Plenty of implementations have JITing regexp implementations. PCRE nowadays has a JIT mode, so any VM embedding PCRE for their regexp has such a thing, likewise all the JS engines have their own custom JIT implementations.

Ygg2 · on April 27, 2014

How does this compare to other regex parsing libraries, performance wise?

charlieflowers · on April 27, 2014

He gives a link to this at the bottom: https://github.com/BurntSushi/regexp/tree/master/benchmark/r...

(You have to scroll down to the code block sections to see the numbers).

Rust beats Go pretty soundly (on this specific benchmark), but C beats Rust pretty soundly.

Why is C so much faster?

burntsushi · on April 27, 2014

Yeah, this is really the only comparison I have so far. It was included with a PR for adding regexes to Rust, so hopefully it will make it into the shootout proper in the next release.

I also have some more specific benchmarks against Go: https://github.com/BurntSushi/regexp/tree/master/benchmark

(For any curious readers out there, the benchmark is multithreaded in Rust[1], with a particularly nice use of futures.)

> Rust beats Go pretty soundly (on this specific benchmark), but C beats Rust pretty soundly.

I believe the dynamic regexes also beat Go on this specific benchmark, but the optimizing compiler is likely to blame there. (And to be clear, Go still beats Rust native regexes in some benchmarks, primarily because it has more clever optimizations. It was written by Russ Cox, after all!)

> Why is C so much faster?

The C program is pretty elaborate, but here are my guesses.

* There are many ways to implement regex matching. For example, RE/C++ uses both a very very quick DFA and a NFA simulation. My library only has the (slower) NFA simulation. I don't know what Tcl uses for an implementation strategy, but whatever it is, it's likely a factor.

* If string replacement is done in place, then it's going to avoid a good chunk of allocation. (In this particular benchmark, it would be perfectly legal to do string replacement in place.)

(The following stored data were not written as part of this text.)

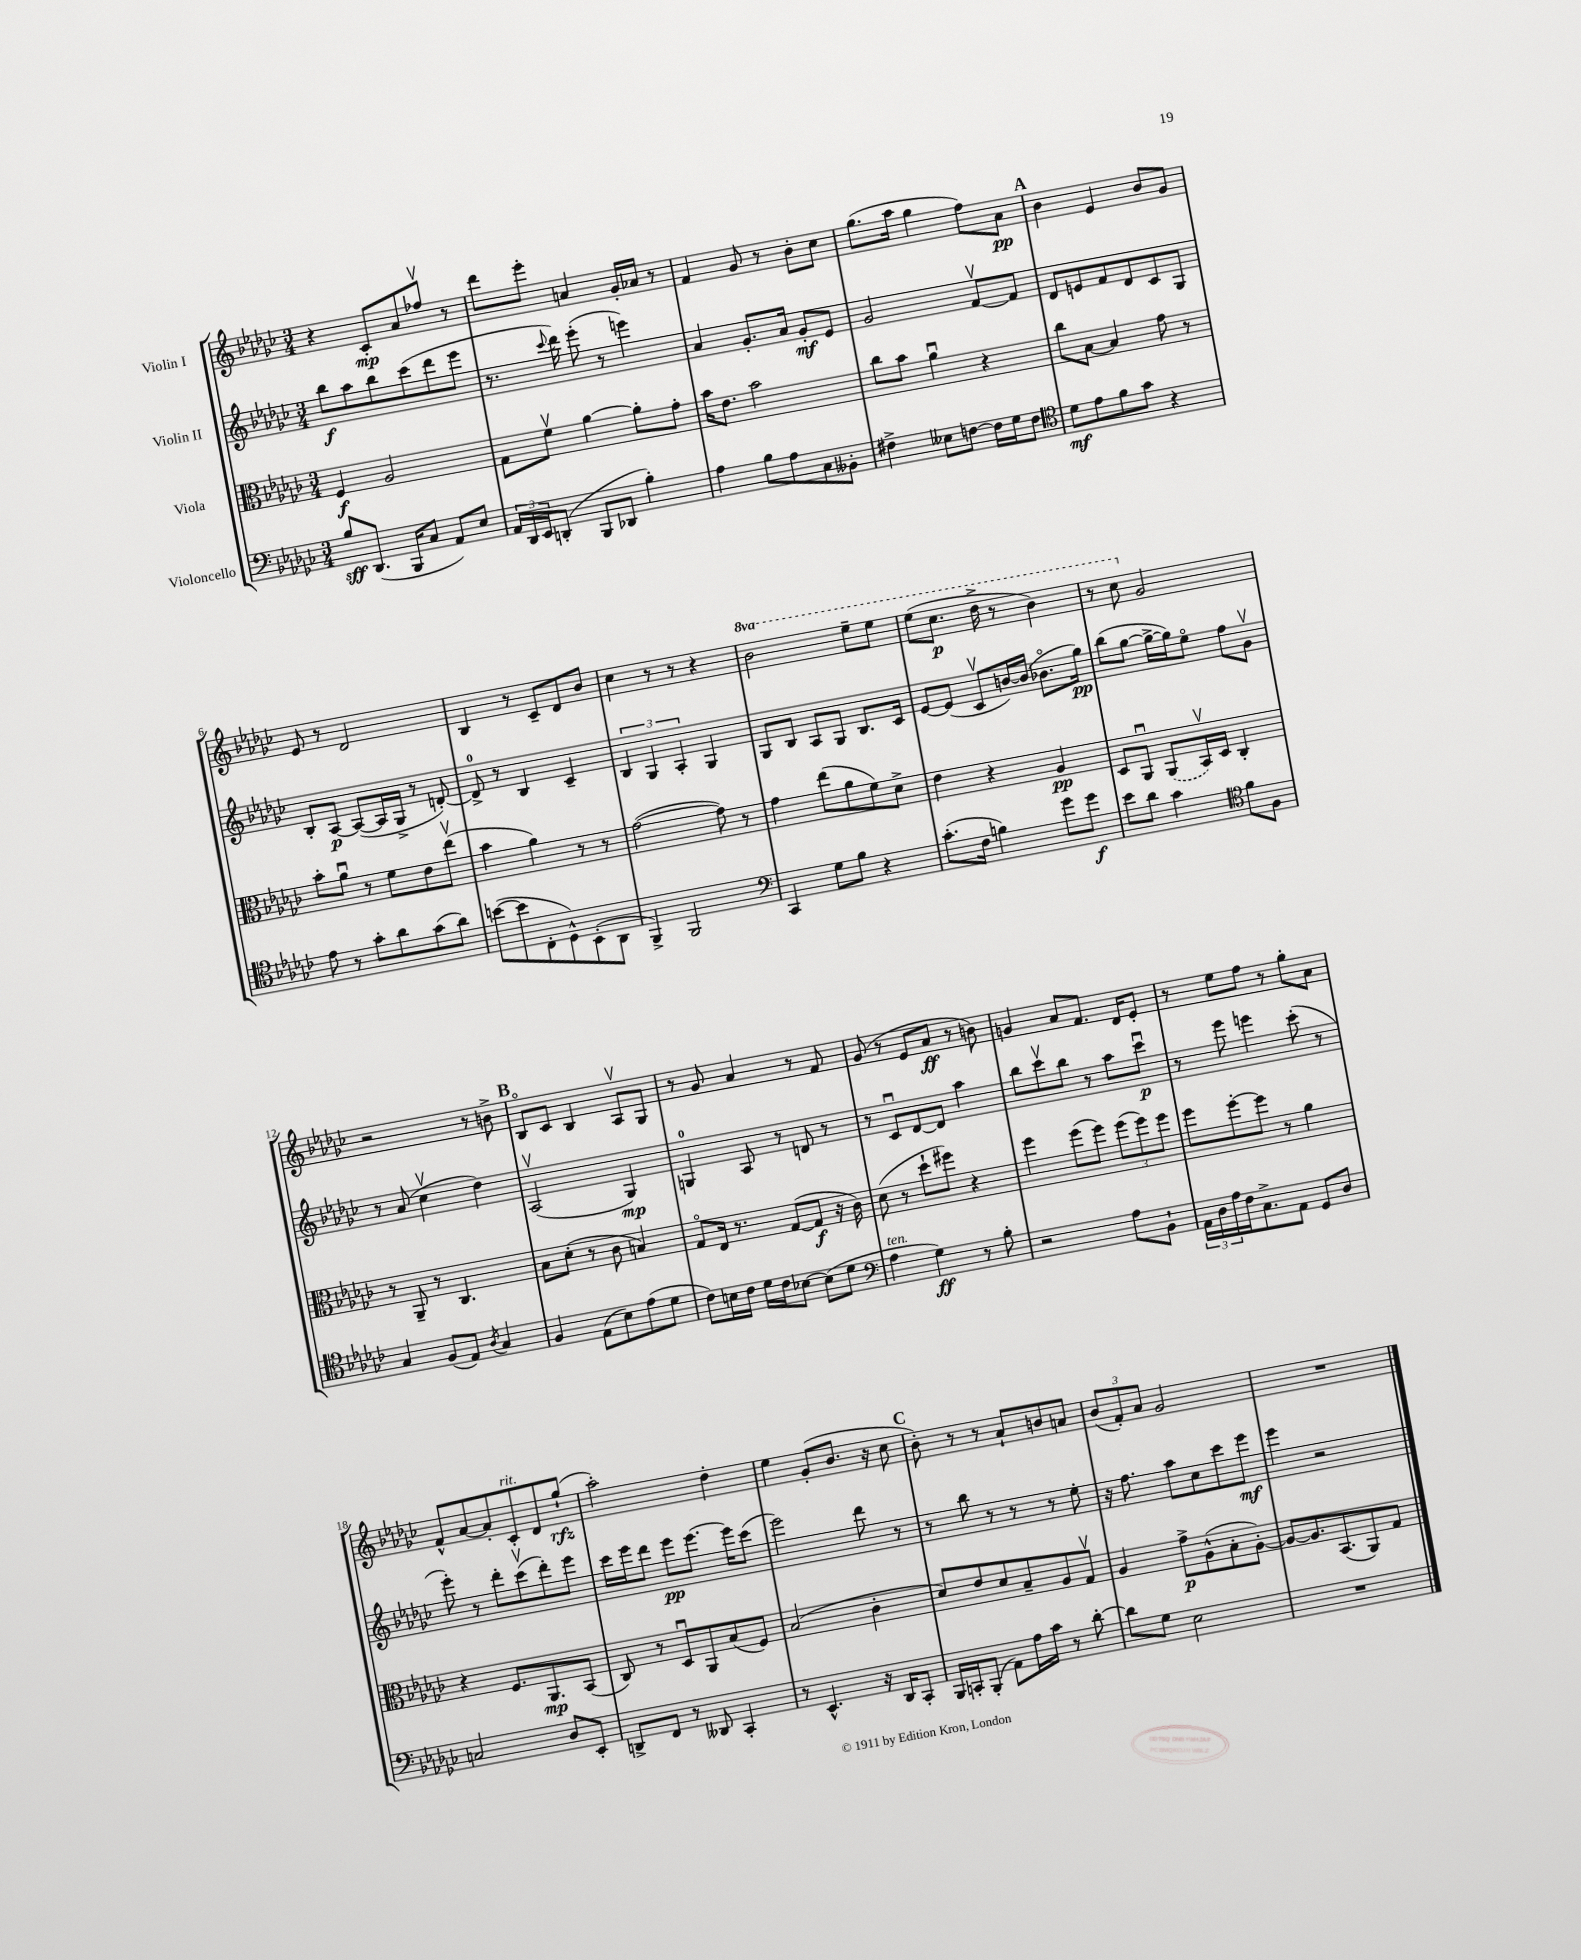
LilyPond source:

<<
\new StaffGroup <<
\new Staff = "s0" \with { instrumentName = "Violin I" } {
    \clef treble \key ges \major \numericTimeSignature \time 3/4 \set Staff.ottavationMarkups = #ottavation-simple-ordinals
    r4 ces'8-.\mp aes'8 fes''8\upbow r8 |
    des'''8 ees'''8-. a'4 ges'16-. aes'16 r8 |
    f'4 ges'8 r8 bes'8-. ces''8 |
    ges''8.( aes''16 ges''4 f''8) aes'8\pp |
    \mark \markup { \bold "A" } bes'4 ees'4 bes'8 ges'8 |
    ees'8 r8 des'2 |
    bes4 r8 ces'8-- des'8 bes'8 |
    ces''4 r8 r8 r4 |
    \ottava #1 bes''2 ees'''8-- ees'''8 |
    ees'''8( ces'''8.\p des'''16-> r8 bes''4) |
    r8 ces'''8 \ottava #0 ges'2 |
    r2 r8 b'8-> |
    \mark \markup { \bold "B" } bes8\flageolet ces'8 bes4 aes8\upbow ges8 |
    r8 ges'8 aes'4 r8 f'8 |
    ges'8( r8 ees'8 aes'8\ff r8 b'8) |
    g'4 aes'8 f'8. des'16 ees'8-. |
    r8 ees''8 f''8 r8 ges''8-. aes'8 |
    f'8-^ aes'8~ aes'8-. ces'8-.^\markup { \italic "rit." } des'8 ges''8-!\rfz( |
    aes''2-.) des''4-. |
    ees''4 ges'8-.( bes'8. r16 ces''8 |
    \mark \markup { \bold "C" } bes'8-.) r8 r8 aes'8-! b'8 a'8 |
    \tuplet 3/2 { bes'8( f'8-.) aes'8 } ges'2 |
    R2. \bar "|." |
}
\new Staff = "s1" \with { instrumentName = "Violin II" } {
    \clef treble \key ges \major \numericTimeSignature \time 3/4
    bes''8\f aes''8 bes''8 ces'''8( des'''8 ees'''8 |
    r8. \appoggiatura { ces'''8 } des'''16) ees'''8-.( r8 e'''4) |
    aes'4 ges'8.-. aes'16 ges'8-.\mf ees'8 |
    ges'2 f'8~\upbow f'8 |
    \mark \markup { \bold "A" } des'8 e'8 f'8 des'8 ces'8 ges8 |
    bes8-. aes8~\p aes8~( aes16 ges16-> r8 d'8~-.) |
    d'8-0-> r8 bes4 ces'4-- |
    \tuplet 3/2 { bes4 ges4 aes4-. } ges4 |
    ges8 bes8 aes8 ges8 bes8. ces'16 |
    ees'8~ ees'8( ces'8\upbow b'16~) b'16( bes'8.\flageolet ges''16\pp) |
    bes''8( ges''8~ ges''16~-> ges''16) ees''8\flageolet f''8 ges'8\upbow |
    r8 aes'8( ces''4\upbow des''4) |
    \mark \markup { \bold "B" } aes2\upbow( ges4\mp) |
    g4-0 aes8 r8 d'8 r8 |
    r8 ces'8\downbow des'8~ des'8 aes''4 |
    bes''8 ces'''8\upbow bes''8 r8 aes''8 ces'''8\downbow\p |
    r8 ees'''8 e'''4 ces'''8-.( r8 |
    ees'''8-.) r8 des'''8-. ces'''8\upbow( des'''8-.) ees'''8 |
    ces'''16 ees'''16 des'''8 ees'''8\pp ees'''8.~ ees'''16 ces'''8( |
    ees'''2) des'''8 r8 |
    \mark \markup { \bold "C" } r8 bes''8 r8 r8 r8 ees''8-. |
    r16 f''8. aes''8 ces''8 ces'''8 ees'''8\mf |
    ees'''4 r2 \bar "|." |
}
\new Staff = "s2" \with { instrumentName = "Viola" } {
    \clef alto \key ges \major \numericTimeSignature \time 3/4
    f4\f aes2 |
    ges8 f'8\upbow aes'4~ aes'8-. ges'8-. |
    bes'16 ees'8. bes'2 |
    ces''8 bes'8 aes'4\downbow r4 |
    \mark \markup { \bold "A" } ces''8 bes8~ bes4 ges'8 r8 |
    bes'8-. aes'8\downbow r8 f'8 ees'8 ees''8\upbow( |
    bes'4 aes'4) r8 r8 |
    ges'2~( ges'8) r8 |
    ges'4 ees''8( aes'8 f'8) des'8-> |
    ees'4 r4 aes4\pp |
    des8 aes,8\downbow \once \slurDashed aes,8( bes,16\upbow) des16 ces4-. |
    r8 aes,8-- r8 ces4. |
    \mark \markup { \bold "B" } bes8 des'8-.( r8 ces'8 b4) |
    ges8\flageolet ees16 r8. ges8~( ges8\f r16 ces'16) |
    des'8( r8 des''8-! fis''8) r4 |
    f''4 f''8( f''8) \tuplet 3/2 { f''8( f''8) f''8 } |
    f''8 f''8~-. f''8 r8 aes'4 |
    r4 f8. aes,8.\mp bes,8( |
    ces8) r8 des8\downbow aes,8 bes8( f8) |
    bes2( ces'4-. |
    \mark \markup { \bold "C" } des'8) ees'8 des'8 bes8-- aes8 ges8\upbow |
    aes4 ges'8->\p aes8-^( bes8-. aes8~-.) |
    aes8~ aes8. bes,8.( aes,8) ges8 \bar "|." |
}
\new Staff = "s3" \with { instrumentName = "Violoncello" } {
    \clef bass \key ges \major \numericTimeSignature \time 3/4
    bes8\sff des,8.( bes,,16 ces8 aes,8) ees8 |
    \tuplet 3/2 { aes,16 des,16 ees,16 } d,8-.( bes,,8 des,8 bes4-.) |
    aes4 bes8 aes8 ces8 beses,8-. |
    fis4-> eeses8 f8~ f16 ges16 f8 |
    \mark \markup { \bold "A" } \clef tenor des'8\mf ees'8 f'8 ges'8 r4 |
    ees'8 r8 ges'8-. aes'8 ges'8( aes'8) |
    b'8~( b'8 ces8-. des8-^) bes,8-.( aes,8 |
    f,4->) f,2 |
    \clef bass ces,4 ges8 bes8 r4 |
    ces'8.-.( f16 b4) ges'8 ges'8\f |
    ees'8 des'8 ces'4 \clef tenor f'8 f8 |
    ges4 f8( ees8) \acciaccatura { aes8 } ges4 |
    \mark \markup { \bold "B" } f4 ees8( bes8) ees'8( des'8 |
    ces'8) b16 ces'16 des'16 ces'16 bes8~ bes8( des'8 |
    \clef bass aes4^\markup { \italic "ten." } ges4\ff) r8 bes8-. |
    r2 aes8 bes,8-! |
    \tuplet 3/2 { aes,16 des16 aes16 } f16 ces8.-> aes,8 ges,8 des8 |
    c2 des8 ees,8-. |
    d,8-> f,8 r8 deses,8 ces,4-. |
    r8 ees,4.-^ r16 des,16 ces,8-. |
    \mark \markup { \bold "C" } bes,,16 c,16-. bes,,8-.( aes,8) aes16 ces'16 r8 des'8~-. |
    des'8 ges8 ees2 |
    R2. \bar "|." |
}
>>
>>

I'm sure there are other things I'm missing, but these seem like good candidates for a good chunk of the difference.

[1] - https://github.com/BurntSushi/regexp/blob/master/benchmark/r...

innguest · on April 27, 2014

> Why is C so much faster?

Because processors are made with C in mind, as it's the lingua franca, and so they end up being optimized for it.

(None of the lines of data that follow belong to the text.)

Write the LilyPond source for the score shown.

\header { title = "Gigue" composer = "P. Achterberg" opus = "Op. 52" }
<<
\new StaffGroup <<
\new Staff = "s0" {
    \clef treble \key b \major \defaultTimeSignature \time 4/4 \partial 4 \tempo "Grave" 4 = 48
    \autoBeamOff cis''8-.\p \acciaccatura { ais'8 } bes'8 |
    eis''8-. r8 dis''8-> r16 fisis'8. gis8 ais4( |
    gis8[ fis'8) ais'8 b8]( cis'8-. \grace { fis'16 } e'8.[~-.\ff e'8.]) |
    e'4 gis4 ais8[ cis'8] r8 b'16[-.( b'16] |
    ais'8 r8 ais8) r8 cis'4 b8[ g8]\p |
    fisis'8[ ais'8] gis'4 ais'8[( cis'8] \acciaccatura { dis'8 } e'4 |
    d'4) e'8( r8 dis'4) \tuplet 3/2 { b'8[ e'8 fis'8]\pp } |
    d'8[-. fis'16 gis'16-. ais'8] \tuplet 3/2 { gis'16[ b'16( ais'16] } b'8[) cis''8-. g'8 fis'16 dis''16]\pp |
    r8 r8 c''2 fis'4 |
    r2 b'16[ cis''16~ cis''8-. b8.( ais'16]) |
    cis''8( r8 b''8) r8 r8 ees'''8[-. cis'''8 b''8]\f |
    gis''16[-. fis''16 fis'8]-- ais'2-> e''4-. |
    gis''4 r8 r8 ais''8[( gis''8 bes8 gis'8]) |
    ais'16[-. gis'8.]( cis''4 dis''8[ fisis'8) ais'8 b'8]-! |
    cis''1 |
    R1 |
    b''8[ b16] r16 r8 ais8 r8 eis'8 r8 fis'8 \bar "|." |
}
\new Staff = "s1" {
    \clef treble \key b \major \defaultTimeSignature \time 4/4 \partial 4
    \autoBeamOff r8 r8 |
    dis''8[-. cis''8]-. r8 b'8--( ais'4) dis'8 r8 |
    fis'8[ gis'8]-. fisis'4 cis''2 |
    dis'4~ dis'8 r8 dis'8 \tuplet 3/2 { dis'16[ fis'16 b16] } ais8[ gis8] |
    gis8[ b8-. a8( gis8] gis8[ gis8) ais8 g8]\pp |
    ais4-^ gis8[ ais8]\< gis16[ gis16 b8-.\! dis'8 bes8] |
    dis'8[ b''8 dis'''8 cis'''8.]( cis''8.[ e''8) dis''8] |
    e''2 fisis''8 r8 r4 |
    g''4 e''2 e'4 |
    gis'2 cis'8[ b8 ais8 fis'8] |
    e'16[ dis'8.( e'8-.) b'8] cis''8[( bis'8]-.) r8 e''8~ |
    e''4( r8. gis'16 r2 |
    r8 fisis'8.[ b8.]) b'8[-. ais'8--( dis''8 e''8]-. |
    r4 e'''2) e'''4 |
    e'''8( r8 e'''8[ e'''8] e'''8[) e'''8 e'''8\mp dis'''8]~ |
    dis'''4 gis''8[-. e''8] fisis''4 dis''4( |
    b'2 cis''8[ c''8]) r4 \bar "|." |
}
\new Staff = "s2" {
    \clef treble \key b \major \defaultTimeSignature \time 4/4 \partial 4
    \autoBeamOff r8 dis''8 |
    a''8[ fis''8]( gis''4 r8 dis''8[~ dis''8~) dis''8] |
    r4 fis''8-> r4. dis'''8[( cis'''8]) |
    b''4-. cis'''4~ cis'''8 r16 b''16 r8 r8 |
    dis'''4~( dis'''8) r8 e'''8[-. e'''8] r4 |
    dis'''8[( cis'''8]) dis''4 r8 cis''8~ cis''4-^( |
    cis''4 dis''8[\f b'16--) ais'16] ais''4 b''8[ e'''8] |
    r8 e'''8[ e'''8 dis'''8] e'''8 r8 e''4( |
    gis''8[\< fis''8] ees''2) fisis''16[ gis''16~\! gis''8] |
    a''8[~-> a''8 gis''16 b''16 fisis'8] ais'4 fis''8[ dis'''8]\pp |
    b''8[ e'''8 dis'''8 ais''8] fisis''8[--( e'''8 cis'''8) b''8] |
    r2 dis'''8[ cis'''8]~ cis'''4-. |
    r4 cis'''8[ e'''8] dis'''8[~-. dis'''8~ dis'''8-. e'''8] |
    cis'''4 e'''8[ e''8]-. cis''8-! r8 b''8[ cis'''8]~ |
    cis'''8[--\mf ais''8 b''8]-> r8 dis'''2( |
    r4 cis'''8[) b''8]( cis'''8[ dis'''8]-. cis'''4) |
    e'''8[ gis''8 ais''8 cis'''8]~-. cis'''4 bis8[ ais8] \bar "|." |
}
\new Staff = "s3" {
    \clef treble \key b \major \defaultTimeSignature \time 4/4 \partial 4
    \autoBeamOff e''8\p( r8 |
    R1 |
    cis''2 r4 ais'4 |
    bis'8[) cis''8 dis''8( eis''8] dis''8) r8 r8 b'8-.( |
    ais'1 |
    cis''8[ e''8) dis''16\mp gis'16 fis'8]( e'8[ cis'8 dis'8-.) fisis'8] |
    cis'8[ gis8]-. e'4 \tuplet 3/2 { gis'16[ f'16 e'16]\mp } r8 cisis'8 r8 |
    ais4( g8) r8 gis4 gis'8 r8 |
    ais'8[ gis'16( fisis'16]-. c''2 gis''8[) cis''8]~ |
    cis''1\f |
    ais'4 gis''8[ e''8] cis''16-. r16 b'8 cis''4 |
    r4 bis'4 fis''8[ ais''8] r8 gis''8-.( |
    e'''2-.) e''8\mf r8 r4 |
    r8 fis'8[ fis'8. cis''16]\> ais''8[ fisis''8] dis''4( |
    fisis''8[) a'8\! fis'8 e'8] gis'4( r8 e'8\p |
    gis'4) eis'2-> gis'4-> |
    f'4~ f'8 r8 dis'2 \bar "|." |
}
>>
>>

pcwalton · on April 27, 2014

> Because processors are made with C in mind, as it's the lingua franca, and so they end up being optimized for it.

No, Rust exposes the C memory model pretty directly, and it uses the backend of an industrial-strength C++ compiler (clang/LLVM). The difference here is algorithmic.

(Rust does have some codegen bugs that affect performance, however, though I suspect they won't affect this code.)

Ygg2 · on April 27, 2014

Ok, but why is Python faster than Rust implementation? (And yes, I assume those are C libs behind python).

NOTE: Rust is supposed to have zero cost abstractions. I think this is more to lack of optimization on regexp part, than some fault of language.

dbaupp · on April 28, 2014

The Rust implementation hasn't been extensively microoptimised.

Dewie · on April 27, 2014

Is this implementation close to the theoretical concept of regular expressions? I have read that some implementations of regular expressions are quite a bit more powerful than regular expressions from CS, in that they can recognize languages that are not regular.

burntsushi · on April 27, 2014

Yes. It's a reasonably faithful port of RE2, which elides features like backreferences.

pjscott · on April 28, 2014

This is usually a small price to pay for guaranteed O(n) matching speed. (Kudos to the author for doing the Right Thing here.)

burntsushi · on April 28, 2014

Thanks :-) The implementation is basically the Pike VM as described by Russ Cox. Recursion depth in particular has an upper bound corresponding to the number of instructions in the regex. In practice, this means it's safe to run a regex on untrusted data.

(Creating a regex from untrusted data still needs a bit of work, but is fixable!)